Vexata is based in San Jose (CA) and under the leadership of Zahid Hussain has done three years of development before the product was born. The founders Zahid Hussain and Surya Varanasi come from well-known companies such as EMC and VMware, people who know what they are talking about. The Active Data Fabric platform that is being developed should result in a storage environment with access times shorter than 5 microseconds. Zahid Hussain CEO: “The data rates are in the direction of 60 to 80 Gbyte / s, while the storage stack that now uses 1250 microseconds quickly has to go back to less than 5 microseconds.” Solid targets. To achieve this, SSD NVMe is used as supplied by Intel, Samsung, Micron and Toshiba and the VX-OS operating system.

“The most complex part was bringing together a team that was able to realize the development tool and to come to define an architecture for our distributed solution. Now we have arrived in our fourth year and the focus shifts to application areas within the companies we focus on, such as finance, analytics and machine learning “, says CEO Zahid Hussain (photo). TATA is one of the first customers to use the advantages of technology with its payroll system.

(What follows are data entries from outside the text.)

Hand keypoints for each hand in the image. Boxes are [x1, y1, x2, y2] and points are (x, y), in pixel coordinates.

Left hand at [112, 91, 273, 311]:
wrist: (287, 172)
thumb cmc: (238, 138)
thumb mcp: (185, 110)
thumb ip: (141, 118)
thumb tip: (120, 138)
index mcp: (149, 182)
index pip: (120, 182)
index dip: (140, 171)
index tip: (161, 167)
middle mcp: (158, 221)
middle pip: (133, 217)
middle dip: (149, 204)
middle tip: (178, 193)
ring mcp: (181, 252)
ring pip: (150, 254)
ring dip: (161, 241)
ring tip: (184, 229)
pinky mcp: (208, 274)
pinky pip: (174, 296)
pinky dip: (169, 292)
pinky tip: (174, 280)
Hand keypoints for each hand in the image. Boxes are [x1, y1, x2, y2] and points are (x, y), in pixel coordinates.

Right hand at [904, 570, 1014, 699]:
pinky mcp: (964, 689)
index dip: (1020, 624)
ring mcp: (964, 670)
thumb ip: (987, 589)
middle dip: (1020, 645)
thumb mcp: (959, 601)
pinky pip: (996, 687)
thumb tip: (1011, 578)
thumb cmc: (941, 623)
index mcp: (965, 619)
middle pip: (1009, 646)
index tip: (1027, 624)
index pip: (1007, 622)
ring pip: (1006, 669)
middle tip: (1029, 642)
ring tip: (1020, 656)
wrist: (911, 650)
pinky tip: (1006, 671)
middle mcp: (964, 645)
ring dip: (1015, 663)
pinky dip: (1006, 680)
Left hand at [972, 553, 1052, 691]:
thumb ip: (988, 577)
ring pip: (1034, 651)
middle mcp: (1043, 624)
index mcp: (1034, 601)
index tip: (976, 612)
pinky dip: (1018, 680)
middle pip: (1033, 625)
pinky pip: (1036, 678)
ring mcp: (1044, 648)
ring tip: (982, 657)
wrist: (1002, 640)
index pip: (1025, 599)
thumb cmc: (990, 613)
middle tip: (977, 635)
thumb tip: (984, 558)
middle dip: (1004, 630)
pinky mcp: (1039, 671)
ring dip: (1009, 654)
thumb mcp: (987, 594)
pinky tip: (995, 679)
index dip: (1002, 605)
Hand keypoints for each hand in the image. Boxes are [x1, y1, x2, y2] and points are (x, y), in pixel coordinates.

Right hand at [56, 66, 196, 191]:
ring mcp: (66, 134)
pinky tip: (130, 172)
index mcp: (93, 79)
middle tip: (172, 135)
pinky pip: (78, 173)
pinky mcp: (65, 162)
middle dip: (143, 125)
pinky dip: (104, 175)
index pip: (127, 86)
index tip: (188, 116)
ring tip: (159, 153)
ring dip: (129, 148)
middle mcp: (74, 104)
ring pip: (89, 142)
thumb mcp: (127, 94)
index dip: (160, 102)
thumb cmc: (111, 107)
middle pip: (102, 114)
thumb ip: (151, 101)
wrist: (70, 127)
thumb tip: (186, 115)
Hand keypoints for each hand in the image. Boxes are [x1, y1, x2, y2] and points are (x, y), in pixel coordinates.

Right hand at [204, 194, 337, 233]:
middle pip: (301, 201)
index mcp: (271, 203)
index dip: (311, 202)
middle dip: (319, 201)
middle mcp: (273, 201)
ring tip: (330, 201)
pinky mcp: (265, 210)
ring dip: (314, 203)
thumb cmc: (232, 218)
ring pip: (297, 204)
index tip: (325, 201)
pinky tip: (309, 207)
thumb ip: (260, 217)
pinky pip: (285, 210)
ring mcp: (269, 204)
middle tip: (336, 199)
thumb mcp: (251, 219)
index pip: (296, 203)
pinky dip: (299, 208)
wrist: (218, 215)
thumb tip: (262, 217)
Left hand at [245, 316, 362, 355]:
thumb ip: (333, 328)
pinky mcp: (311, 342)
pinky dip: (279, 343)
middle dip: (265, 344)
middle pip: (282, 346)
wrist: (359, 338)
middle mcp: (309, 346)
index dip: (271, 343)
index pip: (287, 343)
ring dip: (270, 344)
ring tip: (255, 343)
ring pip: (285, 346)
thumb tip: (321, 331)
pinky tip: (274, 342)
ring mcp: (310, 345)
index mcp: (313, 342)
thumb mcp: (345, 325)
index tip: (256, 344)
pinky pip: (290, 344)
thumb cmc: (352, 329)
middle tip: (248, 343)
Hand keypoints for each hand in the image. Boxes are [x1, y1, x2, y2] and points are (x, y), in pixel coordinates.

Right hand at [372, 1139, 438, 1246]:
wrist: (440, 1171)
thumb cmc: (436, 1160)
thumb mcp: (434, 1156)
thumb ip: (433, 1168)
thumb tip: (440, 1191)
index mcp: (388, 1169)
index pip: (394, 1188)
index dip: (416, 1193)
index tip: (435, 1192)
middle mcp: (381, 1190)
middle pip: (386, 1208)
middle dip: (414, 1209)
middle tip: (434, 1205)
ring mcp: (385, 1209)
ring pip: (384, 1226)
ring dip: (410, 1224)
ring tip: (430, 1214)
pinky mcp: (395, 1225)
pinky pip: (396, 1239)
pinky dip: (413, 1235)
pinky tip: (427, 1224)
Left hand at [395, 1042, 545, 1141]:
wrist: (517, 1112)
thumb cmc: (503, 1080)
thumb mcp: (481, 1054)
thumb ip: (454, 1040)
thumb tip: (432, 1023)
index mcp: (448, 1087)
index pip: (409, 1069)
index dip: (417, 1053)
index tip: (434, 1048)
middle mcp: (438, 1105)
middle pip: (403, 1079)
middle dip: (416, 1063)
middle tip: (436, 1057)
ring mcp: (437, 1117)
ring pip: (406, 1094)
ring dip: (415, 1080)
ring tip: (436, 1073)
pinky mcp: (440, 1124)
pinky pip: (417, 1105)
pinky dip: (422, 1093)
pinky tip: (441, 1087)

Vexata uses industry standard components and tries to bring them to higher performance with new software and interface concepts. With the help of Vexata technology, existing servers, such as Microsoft, Oracle and SAP, have to move up a gear. The hardware consists of 64 SSDs in a rack, resulting in 500 Tbytes of storage. This capacity can be further increased if compression and de-duplication are added.